Senate medical-review panel bill passes out House with changes after two hours of debate; Senate says OK, sends it to Bevin

This story has been updated to reflect concurrence of the Senate on March 3.

By Melissa Patrick
Kentucky Health News

A Senate bill that would establish review panels for lawsuits against health-care providers passed narrowly out of the state House with changes that are meant to make it more constitutional. The Senate concurred with the House’s changes to the bill on March 3 and the bill now heads to the governor’s desk for his signature.

The review panel would be made up of three physicians that would determine if lawsuits against health-care providers have merit before being filed in court. All parties would have to agree to bypass the review panel in order to take the case directly to court.

After almost two hours of debate, Senate Bill 4, sponsored by Sen. Ralph Alvarado, R-Winchester, passed 51-45, with 11 Republicans joining 34 Democrats in voting against the measure.

Rep. Robert Benvenuti, R-Lexington, presented the bill on the House floor and said review panels create a “fair, balanced process.” He said Kentucky needs liability reform because providers are “fleeing the state” and paying much higher premiums than their counterparts in other states that have some type of reform, which he said ultimately leads to access issues for everyone.

“We’ve created a litigation industry in this commonwealth,” he said.

Rep. Chad McCoy, one of three Republicans who spoke against the measure, said that such panels have proven ineffective in other states. He noted that 27 states have adopted review panels since the 1970s, but 10 of those states have since gotten rid of them because “they don’t work.”

McCoy, a lawyer from Bardstown, told House members that review panels are unconstitutional and that they “walk all over” a person’s right to a trial by jury. He pointed out that they also create more claims because plaintiffs’ attorneys often view them as an inexpensive way to “run it up the flagpole” to see if a case is worth pursuing.

“We’re getting ready to create a new government agency and more red tape,” he said. “I’m a Republican. I don’t like that.”

McCoy suggested that instead of review panels, the state needs to pursue a more successful system called “affidavit of merit,” which would require claims to be reviewed for their merit before they are even allowed to go to court. Alvarado, after the bill’s committee meeting Feb. 28, said he would support the idea, but that to be successful it would also require a constitutional change to allow economic caps on settlements. Only voters can change the state constitution.

Representatives Jason Petrie of Elkton and Kenny Imes of Murray were the other two Republicans who spoke against the bill.

Rep. James Kay, D-Versailles, spoke against it, saying it would create barriers to the courts: “This bill closes our courts, placing a barrier of doctors between the citizens of Kentucky and the judge and the jury — closing the courthouse doors.”

Rep. Jason Nemes, R-Louisville, who helped draft the House changes in the bill, said he could never have voted for the bill without the changes, which he said made it more constitutional.

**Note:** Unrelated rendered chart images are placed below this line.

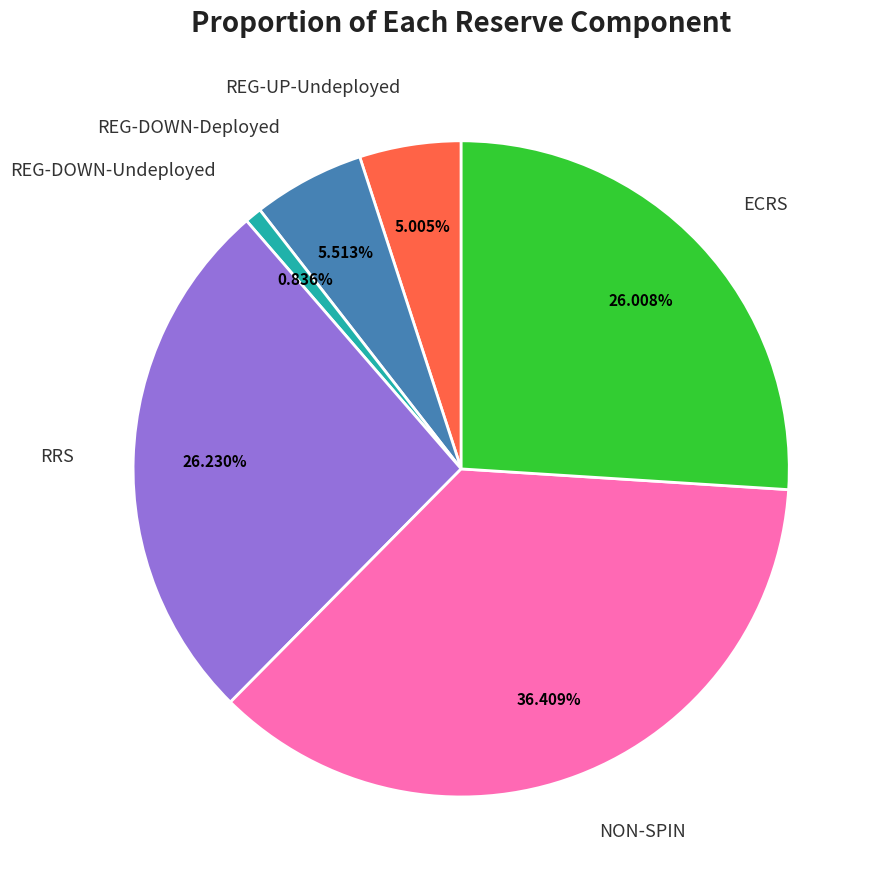

Does RRS account for over 50% of the chart?

No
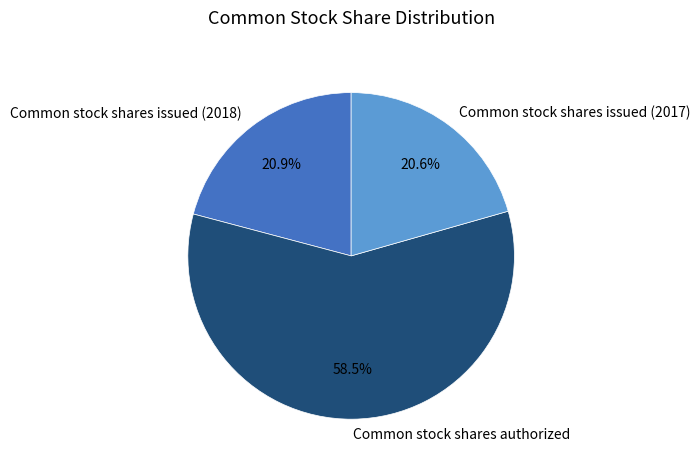

Does Common stock shares issued (2017) represent more than half of the total?

No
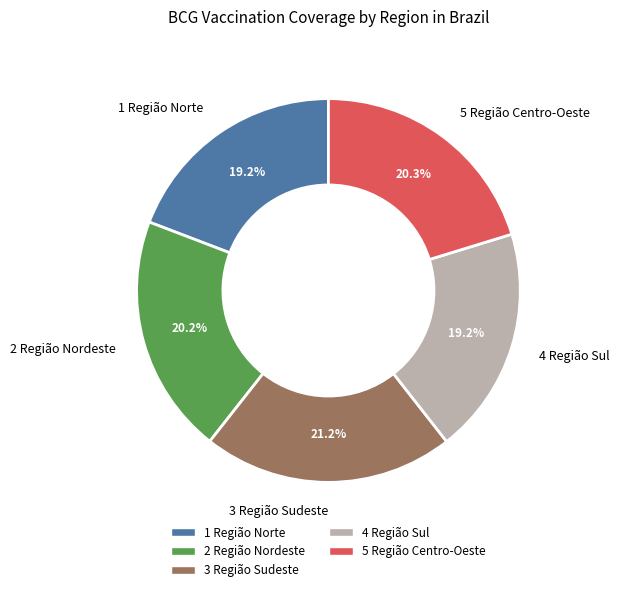

Do 1 Região Norte and 3 Região Sudeste together represent more than half of the pie?

No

Nemes explained that the House changes did three things: It sets a firm nine-month time frame for the opinion to be issued, instead of the loose, extendable six months allowed by the original bill; it calls for a list of volunteer lawyers and physicians to fill the panel seats, instead of these positions being appointed; and “most importantly,” it would allows the trial judge to determine if the panel’s opinion is admissible in court, instead of being automatically admitted.

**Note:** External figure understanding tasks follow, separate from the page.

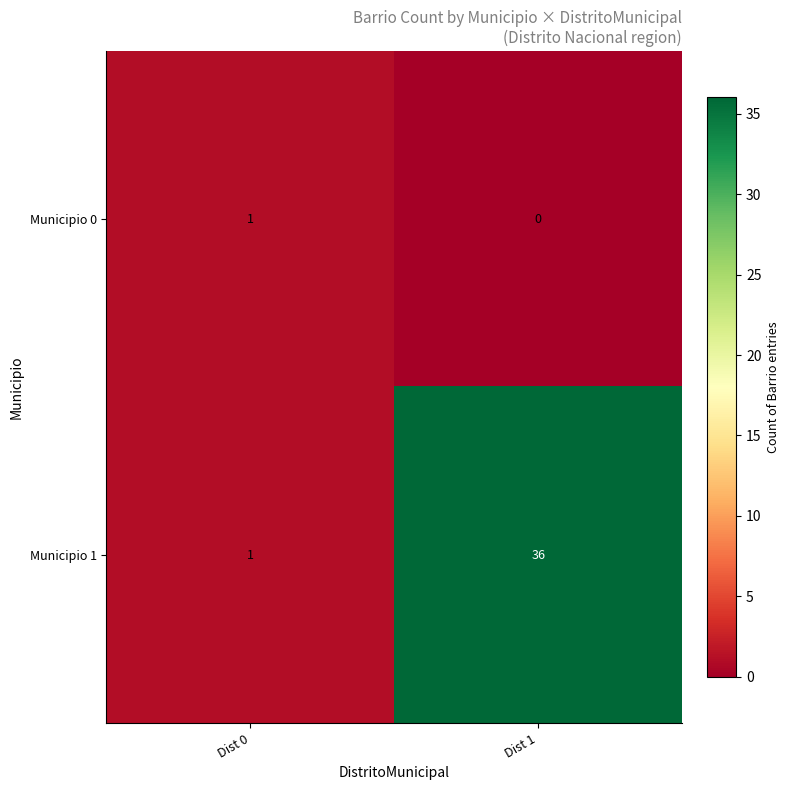

What is the sum of the Municipio 1 values at Dist 1 and Dist 0?

37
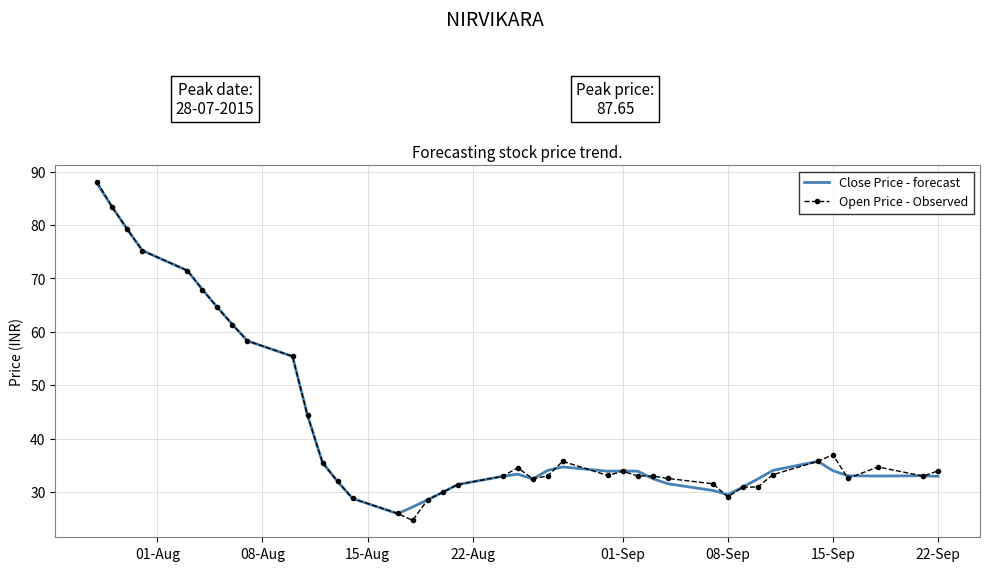

Which series has the widest spread of values?

Open Price - Observed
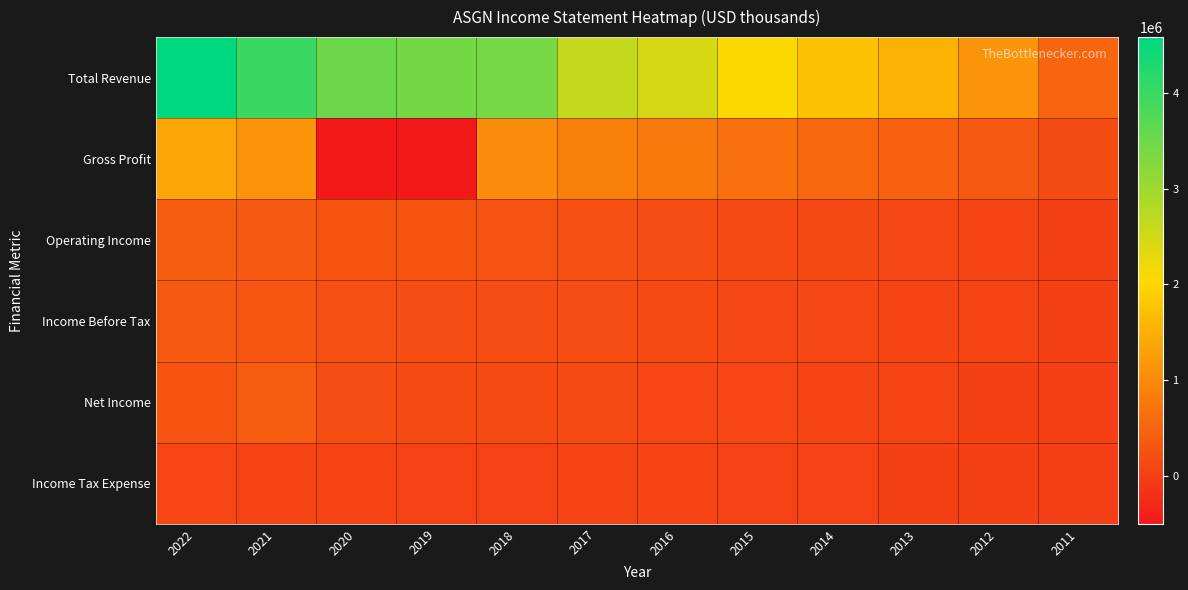

List the series in order of their peak value, lowest first.

Income Tax Expense, Income Before Tax, Operating Income, Net Income, Gross Profit, Total Revenue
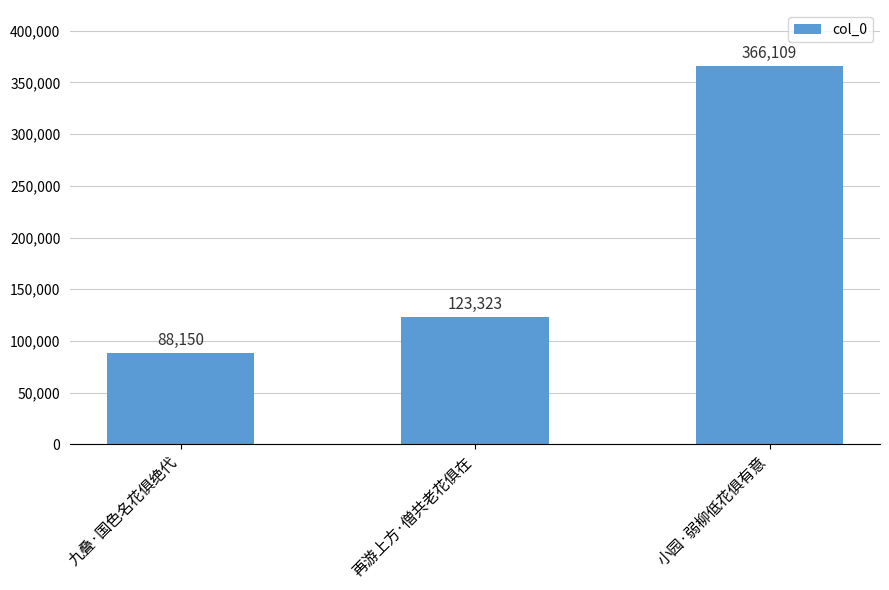

At which category does the chart reach its minimum across all series?

九叠·国色名花俱绝代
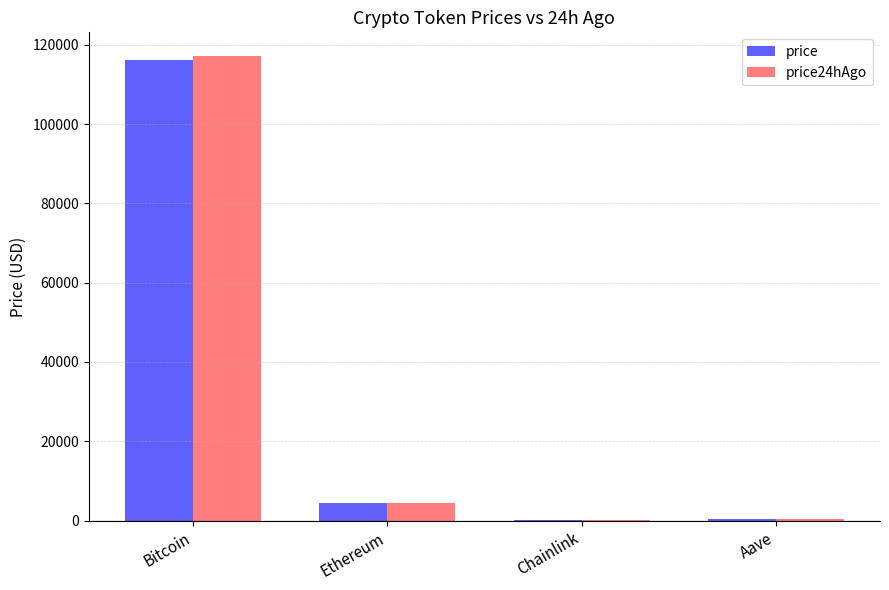

Between Bitcoin and Ethereum, which series saw the biggest shift?

price24hAgo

Similar legislation has been introduced for years and was passed out of the Republican led Senate, but never heard in the Democrat led House. Alvarado, a physician, has been the bill’s sponsor for three years.

Rep. Tom Burch, D-Louisville, former chairman of the House Health and Welfare Committee, said he had successfully killed this bill in the past because it is not constitutional. He said, “It does not help the patients. It only helps the providers.”

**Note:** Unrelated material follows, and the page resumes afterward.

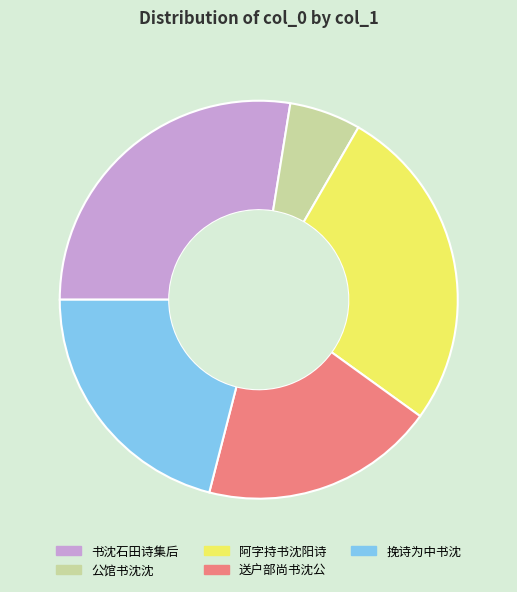

Combined, do 挽诗为中书沈 and 送户部尚书沈公 account for over 50%?

No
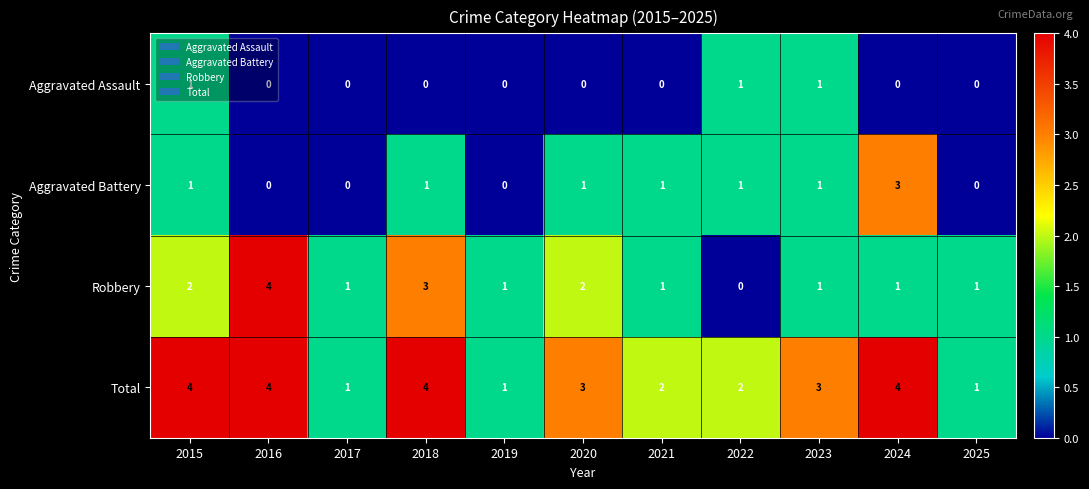

List the series in order of their overall mean, highest first.

Total, Robbery, Aggravated Battery, Aggravated Assault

While Alvarado has long called this bill his “white whale” — and it looks like he’s finally about to harpoon it — he said in an interview that it’s final passage wouldn’t mean he is finished with his quest for tort reform in Kentucky. He said: “There’s more coming. You know me.”

Alvarado is also sponsoring another bill, Senate Bill 18, that would prevent medical peer reviews from being used as evidence in malpractice cases. It passed out of the House Judiciary Committee March 1.